Andy Warhol, Paul Morrissey et Antonio Margheriti unissent leurs talents pour concevoir une version trash et excessive du mythe de Mary Shelley… en relief !

FLESH FOR FRANKENSTEIN / CARNE PER FRANKENSTEIN

1973 – ITALIE

Réalisé par Paul Morrissey

Avec Joe Dallessandro, Udo Kier, Dalila di Lazzaro, Monique Van Vooren, Arno Juerging, Srdjan Zelenovic, Nicoletta Elmi

THEMA FRANKENSTEIN

Suite aux nombreux films underground qu’ils signèrent ensemble dès la fin des années 60, Andy Warhol et Paul Morrisey décidèrent de tenter une nouvelle expérience : un film d’horreur produit par le premier et réalisé par le second, avec l’aide du metteur en scène Antonio Margheriti. Le résultat de cette association est Chair pour Frankenstein, une adaptation parfaitement délirante du roman de Mary Shelley. L’apparent classicisme formel du film  – décors, costumes, musique – ne contraste que plus violemment avec ses débordements érotico-gore excessifs, qui semblent avant tout avoir été conçus pour choquer le bourgeois et soulever la controverse. Udo Kier incarne ici le plus illuminé de tous les barons de Frankenstein.

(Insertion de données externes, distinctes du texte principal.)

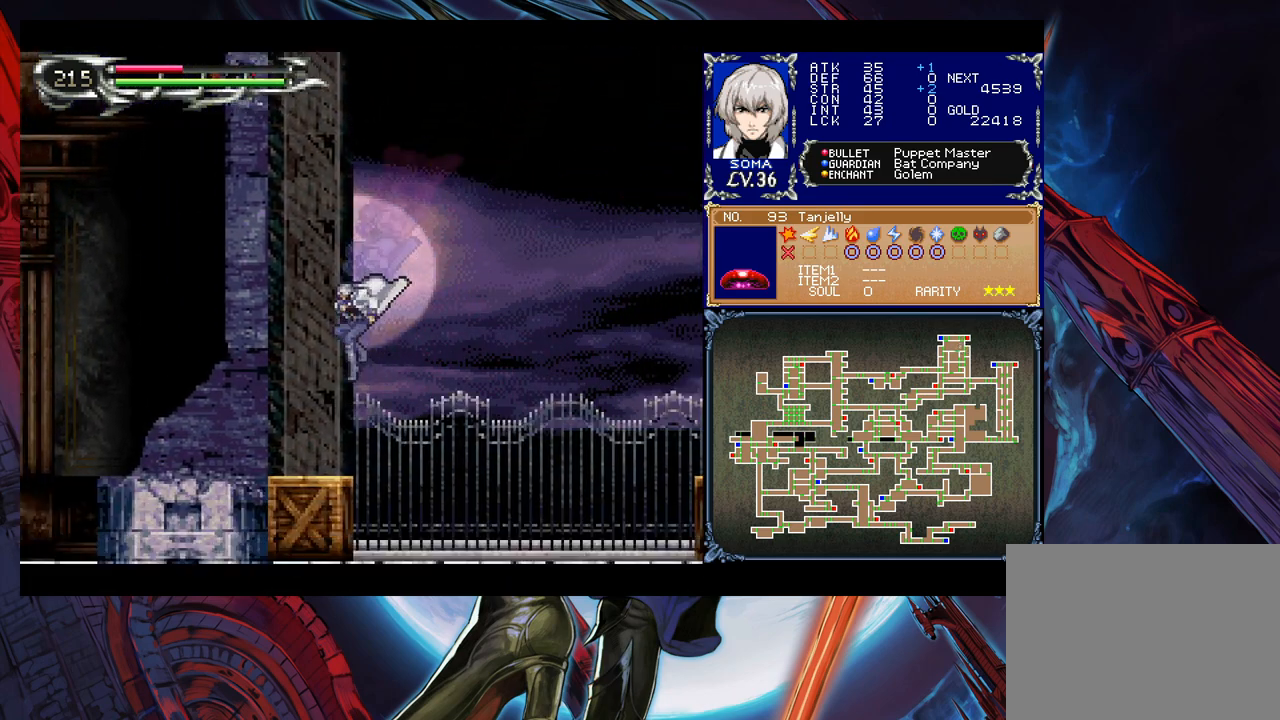
{"buttons": ["B"], "left_stick": "center", "right_stick": "center", "events": [[183, "B", "down"], [183, "left_stick", "center"]]}
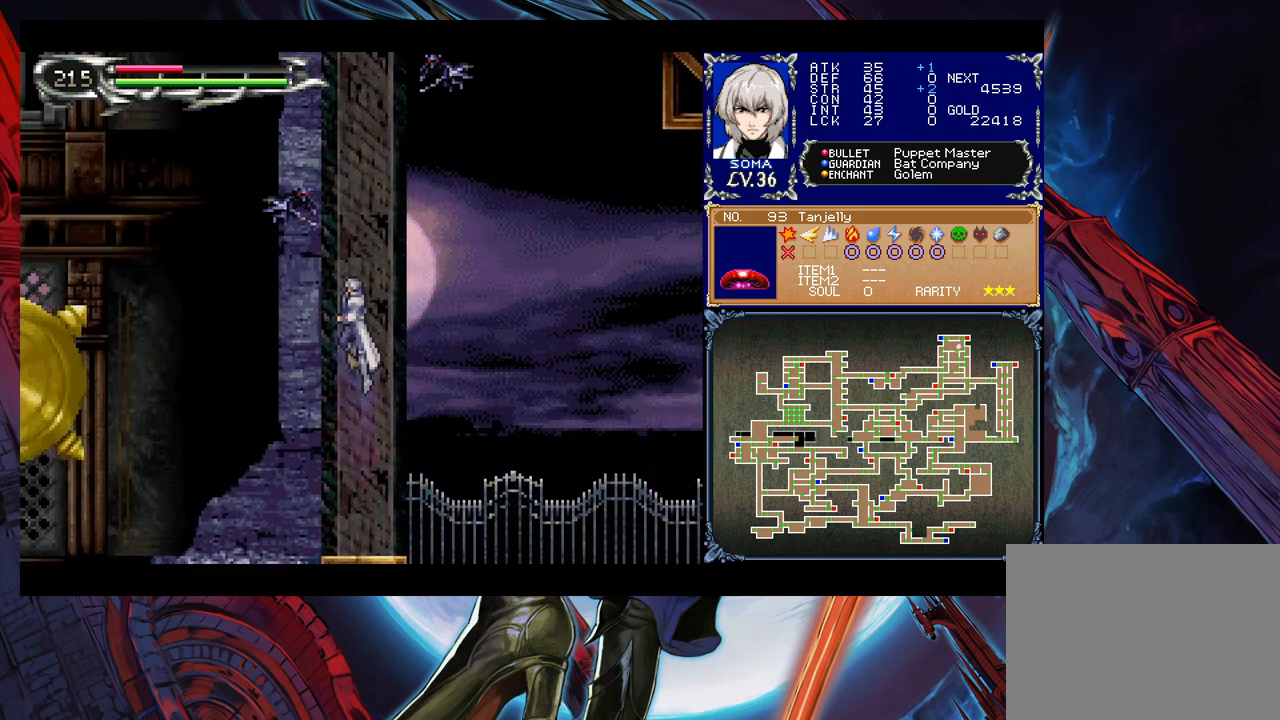
{"buttons": [], "left_stick": "left", "right_stick": "center", "events": [[133, "left_stick", "right"], [183, "B", "up"], [333, "left_stick", "center"], [383, "left_stick", "left"]]}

Marié avec sa propre sœur (Monique Van Vooren), il déclame des répliques aussi hallucinantes que : « si nous réussissons à découvrir l’obsédé parfait, nos chances seront très grandes, et le mâle ainsi créé sera le fornicateur de ma femelle zombie » ! Et de raconter tout ça en cousant tranquillement des morceaux de cadavres !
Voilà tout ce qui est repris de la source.